Tubular tyres require more labour to repair a puncture than clincher tyres (wired–on in Britain). The tyre must be removed from the rim, opened up, patched, sewn back up, then finally glued back to the rim. Clinchers have largely replaced tubulars for amateur racing (although they have seen a revival due to the carbon rim being better suited to tubular design), but tubulars are still commonly used for indoor track racing (where the closed track makes punctures from road debris less commonplace), professional road racing, road time trials, and cyclo-cross racing.

The resulting combination was either slightly lighter or stronger than more common clincher tyres  until the clincher tyres and rims technology caught up in recent years. Taken as a whole the total weight of a tubular rim and tyre is always lighter than its clincher equivalent. However, for all non-racing purposes the lightness advantage is somewhat offset by the need to carry at least one entire spare tubular tyre (only a patch kit or inner tube are needed if using clincher tyres). Yet the extra weight—and more importantly, rotational inertia—is off the wheel, which therefore accelerates more easily. Advances in tire sealant have made carrying an extra tire a bit outdated.
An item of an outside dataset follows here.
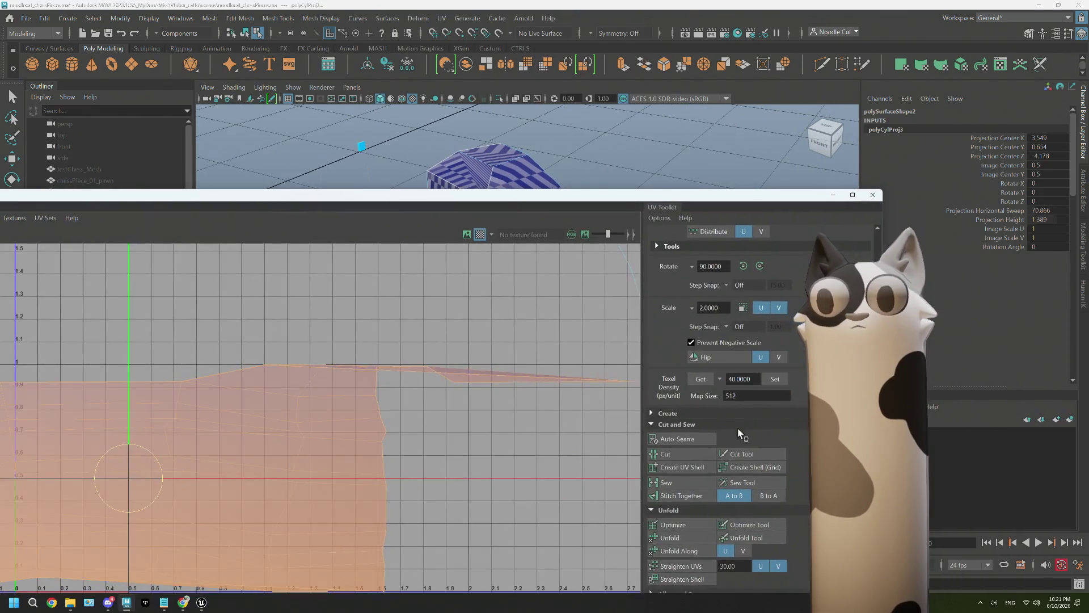
click(670, 536)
Other advantages of this system include a decreased chance of pinch flats, an ability to operate with a wider range of tyre pressures (from 25 to 200 psi), and increased safety in the event of a flat at high speed because a properly glued on tubular tyre is less likely to roll off the rim.

A further advantage is that because a tubular tyre is an inner tube within the outer tyre casing, it is a "closed system," meaning in the event of a flat the air typically escapes far less quickly than with a clincher. For this reason tubulars are generally regarded as safer to ride than clinchers on fast mountain descents. Conversely, they are also regarded as being less safe on long or fast descents, because the heat generated by braking can cause the glue holding the tire to the rim to fail, or the tire to explode.

Tubular tyres are fitted with Presta valves.

A tubeless tubular, with an integrated airtight liner instead of a separate inner tube, was introduced in 2009.